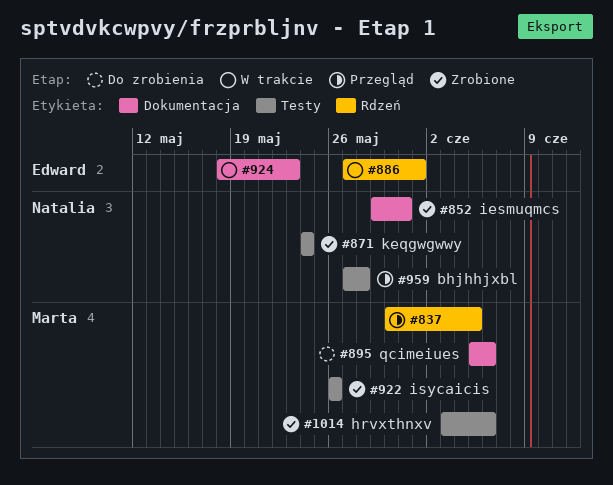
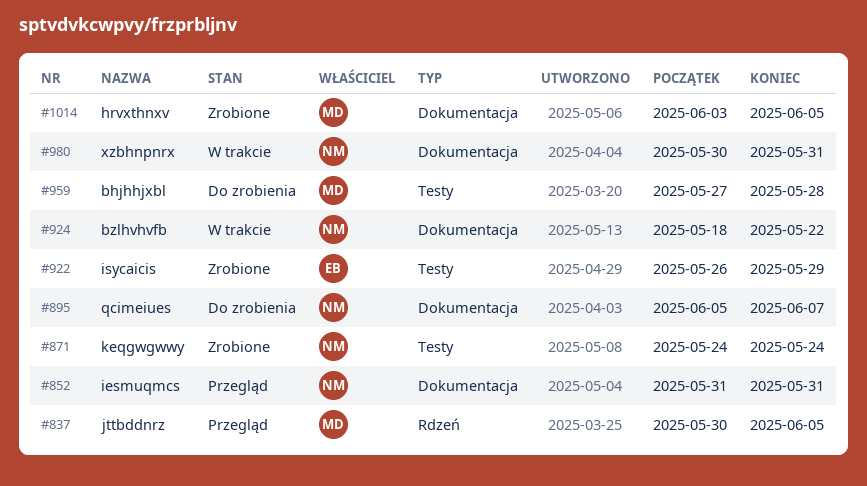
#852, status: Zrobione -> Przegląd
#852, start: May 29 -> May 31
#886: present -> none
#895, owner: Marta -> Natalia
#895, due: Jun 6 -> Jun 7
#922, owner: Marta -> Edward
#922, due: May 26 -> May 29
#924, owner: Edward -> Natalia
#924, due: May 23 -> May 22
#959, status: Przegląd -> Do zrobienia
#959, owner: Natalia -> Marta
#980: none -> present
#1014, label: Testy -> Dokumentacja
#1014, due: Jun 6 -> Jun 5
::::::::
> TASK GOAL
Copy each line of the listing above that includes the word "Natalia".

> REPLY TO THE EXERCISE
#895, owner: Marta -> Natalia
#924, owner: Edward -> Natalia
#959, owner: Natalia -> Marta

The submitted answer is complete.